Recently, I asked my Executive Concierge, Shannon Berry, type up a teleseminar recording for me...word for word. I was pleased to see it was not full of "ahs" or "ums" however, I was shocked to read the number of times I said "So" and "Now". These are filler words just like "ums", "ahs" and "well". They don't add anything to a conversation. In fact, they may actually detract from the conversation. Too many fillers can leave a speaker looking nervous, unprepared, even uncertain of the material they are presenting. Of course, this is not necessarily true but, it will most likely have the audience thinking these things.
Communication and presentation skills always require practicing and critiquing. It is interesting because it makes you aware of the filler words that add nothing but take up valuable space in a conversation.
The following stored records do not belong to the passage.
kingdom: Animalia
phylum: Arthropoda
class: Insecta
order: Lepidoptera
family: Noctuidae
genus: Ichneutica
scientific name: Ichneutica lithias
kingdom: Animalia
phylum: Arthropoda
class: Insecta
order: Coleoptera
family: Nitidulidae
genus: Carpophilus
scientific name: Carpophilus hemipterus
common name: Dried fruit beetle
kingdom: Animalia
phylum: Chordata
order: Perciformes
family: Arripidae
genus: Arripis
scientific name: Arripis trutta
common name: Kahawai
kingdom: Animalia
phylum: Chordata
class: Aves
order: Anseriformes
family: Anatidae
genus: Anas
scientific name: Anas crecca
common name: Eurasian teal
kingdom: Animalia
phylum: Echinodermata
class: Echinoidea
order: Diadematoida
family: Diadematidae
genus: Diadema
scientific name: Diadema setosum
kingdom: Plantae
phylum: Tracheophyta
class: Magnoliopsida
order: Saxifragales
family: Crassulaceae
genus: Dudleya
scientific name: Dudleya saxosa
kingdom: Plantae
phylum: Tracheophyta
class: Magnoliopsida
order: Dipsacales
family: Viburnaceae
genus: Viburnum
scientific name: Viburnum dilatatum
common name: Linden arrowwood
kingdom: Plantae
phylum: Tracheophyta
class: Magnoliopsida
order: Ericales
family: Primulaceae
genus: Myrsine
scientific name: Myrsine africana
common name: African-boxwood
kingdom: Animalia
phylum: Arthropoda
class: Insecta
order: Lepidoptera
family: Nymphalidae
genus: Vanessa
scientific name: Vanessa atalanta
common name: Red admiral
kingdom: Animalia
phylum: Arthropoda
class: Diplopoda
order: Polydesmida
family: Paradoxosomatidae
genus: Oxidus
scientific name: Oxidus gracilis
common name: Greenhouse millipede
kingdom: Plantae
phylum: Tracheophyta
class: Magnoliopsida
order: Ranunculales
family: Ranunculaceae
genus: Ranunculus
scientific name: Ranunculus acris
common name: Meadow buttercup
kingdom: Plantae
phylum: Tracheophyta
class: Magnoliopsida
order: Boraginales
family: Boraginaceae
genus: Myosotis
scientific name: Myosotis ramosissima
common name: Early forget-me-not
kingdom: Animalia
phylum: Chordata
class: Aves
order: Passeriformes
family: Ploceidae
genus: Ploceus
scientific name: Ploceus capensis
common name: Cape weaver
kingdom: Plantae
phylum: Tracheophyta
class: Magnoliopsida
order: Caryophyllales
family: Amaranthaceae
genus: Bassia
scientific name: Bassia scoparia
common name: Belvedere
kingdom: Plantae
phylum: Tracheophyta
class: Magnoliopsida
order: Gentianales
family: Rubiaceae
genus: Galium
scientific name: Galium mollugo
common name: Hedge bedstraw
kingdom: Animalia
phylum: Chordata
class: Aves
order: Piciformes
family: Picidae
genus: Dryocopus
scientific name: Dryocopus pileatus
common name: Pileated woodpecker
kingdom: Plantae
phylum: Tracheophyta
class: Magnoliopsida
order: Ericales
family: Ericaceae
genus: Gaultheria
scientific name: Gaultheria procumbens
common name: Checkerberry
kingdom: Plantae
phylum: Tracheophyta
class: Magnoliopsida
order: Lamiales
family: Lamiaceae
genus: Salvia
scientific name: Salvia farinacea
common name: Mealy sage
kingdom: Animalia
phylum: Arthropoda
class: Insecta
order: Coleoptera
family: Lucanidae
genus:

I encourage you, just for fun, and of course for learning, to tape record some of your conversations or presentations and see what you can discover about yourself. Make note of the words you hear yourself repeating, count how many times you say them. Ask yourself, does the repetition of this word add or take away from my message? Develop a plan, some way that you can be reminded when you start to repeat that word or even other words. We often tend to use substitutions instead of pure omissions when trying to change. Have a friend or assistant give you some sort of signal when you start to use words repetitively, whatever works best for you and your situation. Life is richer when you continually learn and grow.